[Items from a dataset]
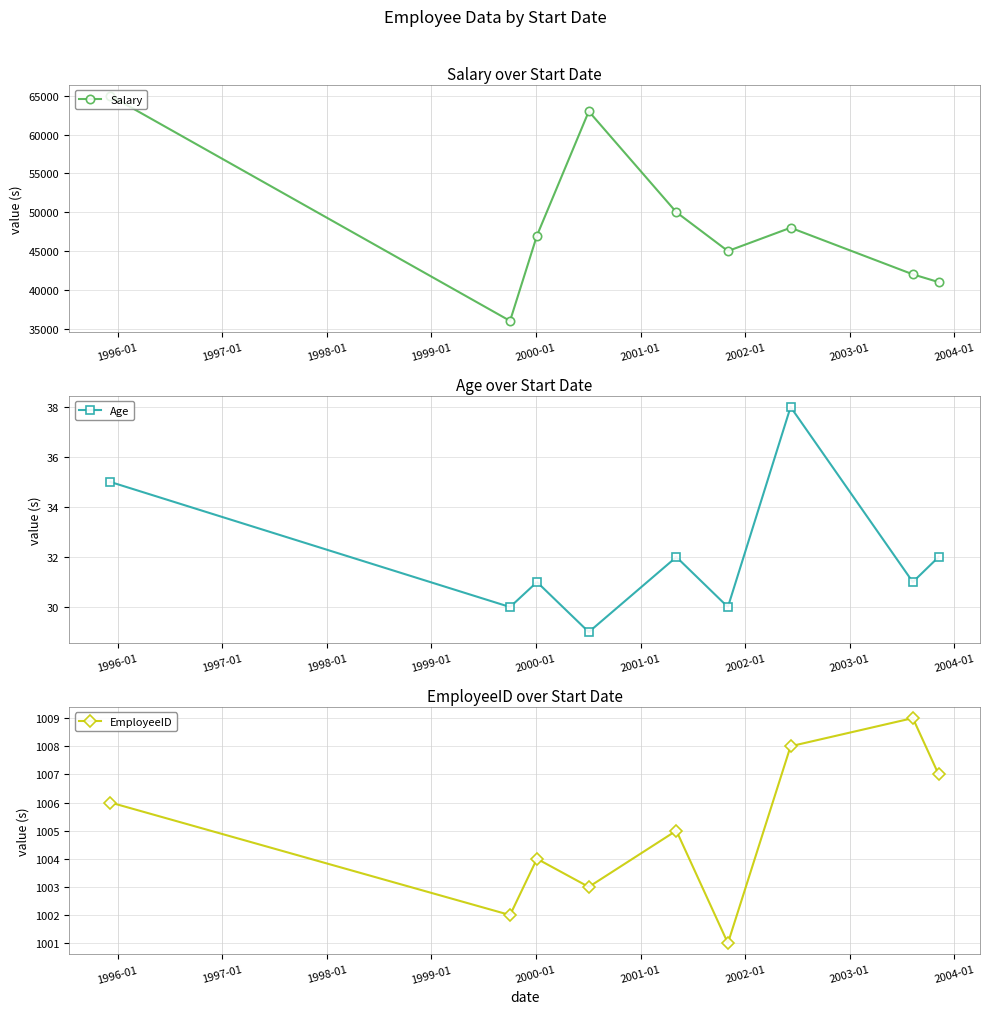

How many lines are shown in the chart?

3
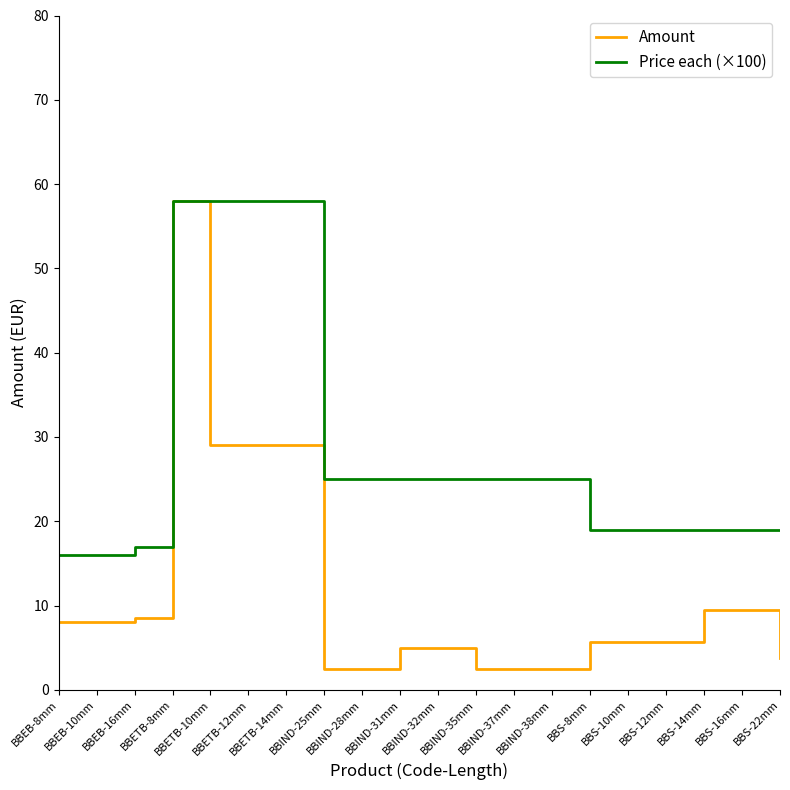

At how many categories does at least one series exceed 18?

17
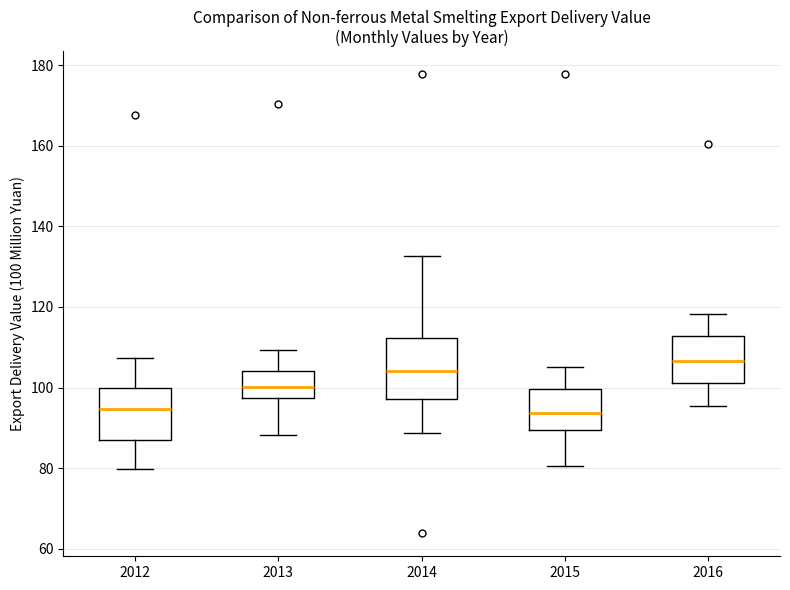

Where is the upper edge of the box at x = 2016 on the y-axis? The values are not printed on the chart, so give them approximately, as read against the axis.

112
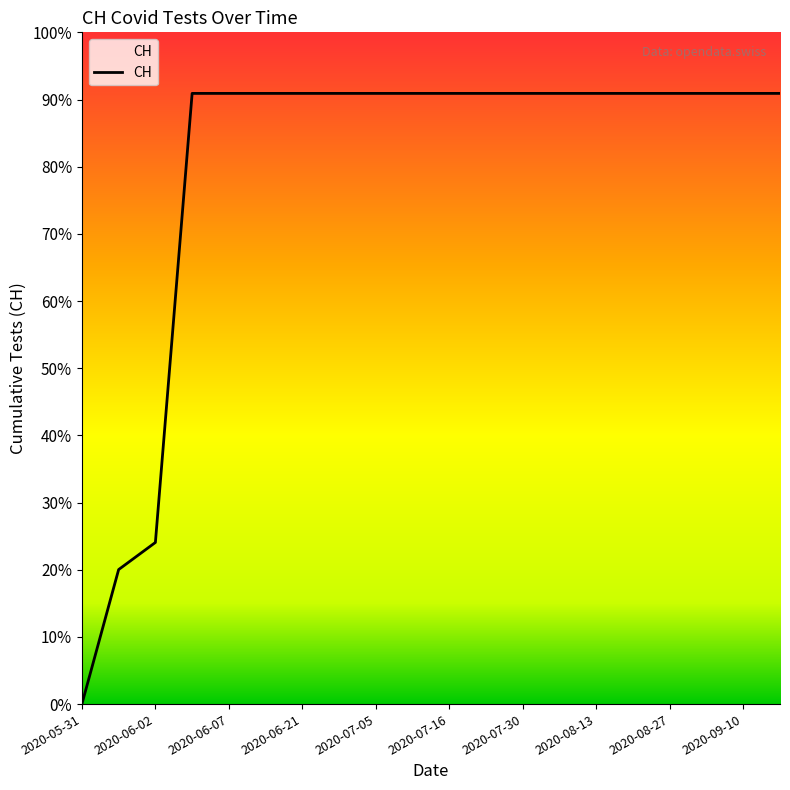

Does the chart display data point markers on the line(s)?

No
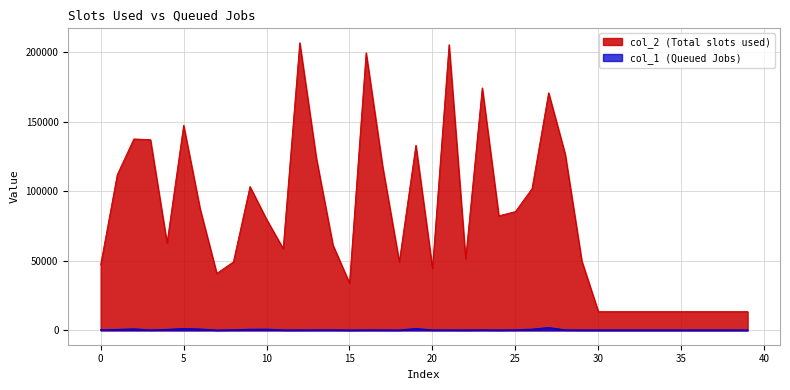

Is it true that col_2 equals 51444 at 22?

True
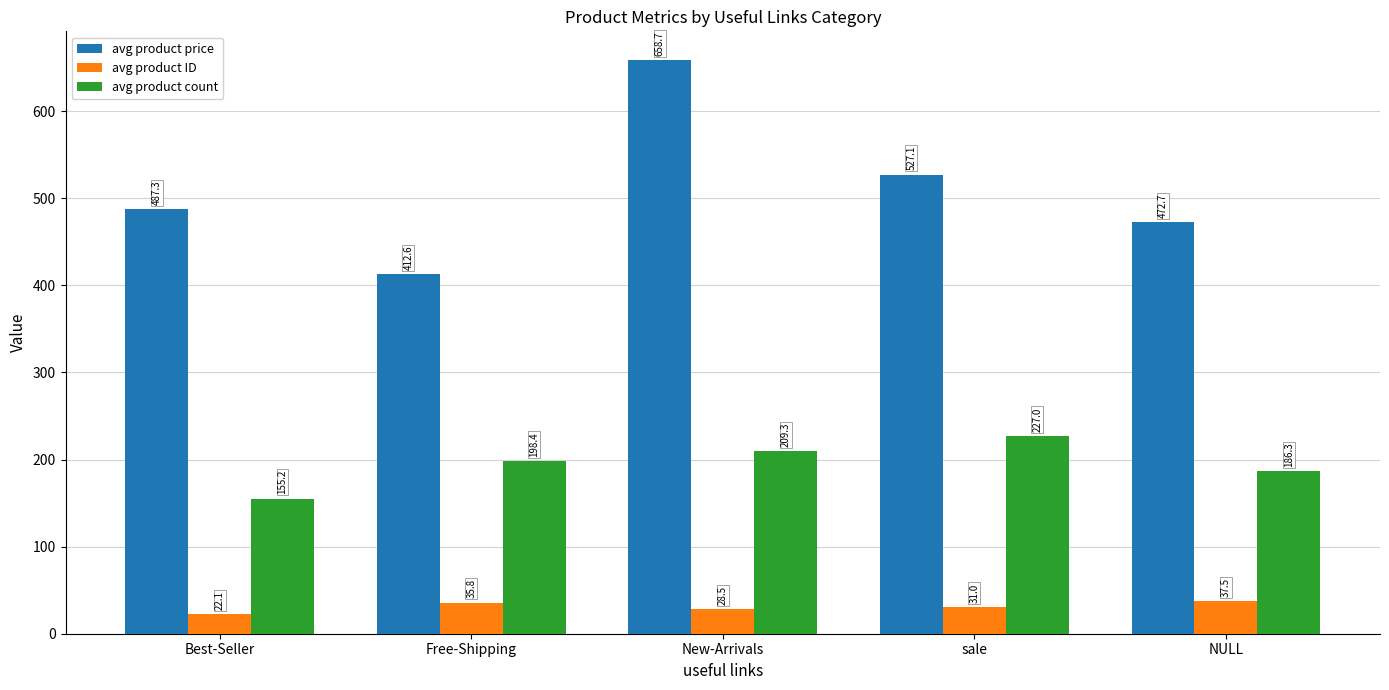

The avg product price series shows 658.7 at New-Arrivals. True or false?

True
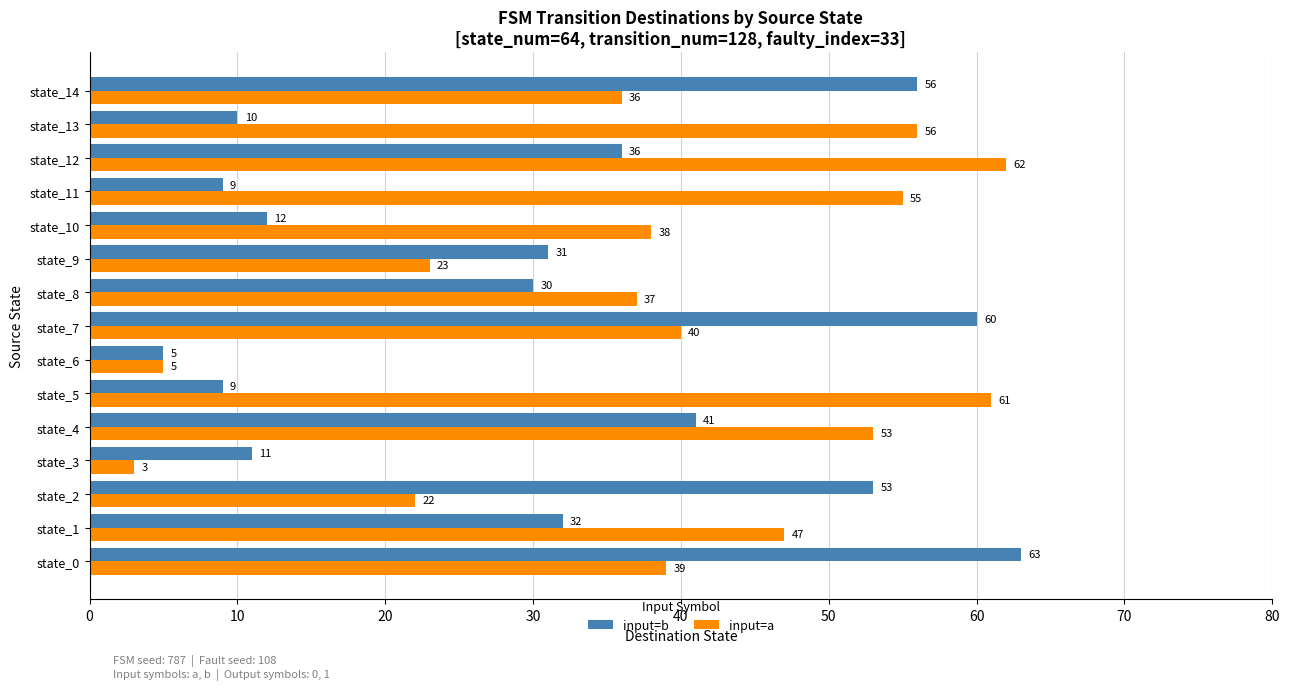

How many data points does each series have?

15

◆ Required work ◆
Could you rewrite the listing from the line containing "Where is the" through the end, with "chart" replaced by "graph" and everything else unchanged, leaving out the pictures?

◆ Answer to the exercise ◆
Where is the upper edge of the box at x = 2016 on the y-axis? The values are not printed on the graph, so give them approximately, as read against the axis.

112

Does the graph display data point markers on the line(s)?

No

Is it true that col_2 equals 51444 at 22?

True

The avg product price series shows 658.7 at New-Arrivals. True or false?

True

How many data points does each series have?

15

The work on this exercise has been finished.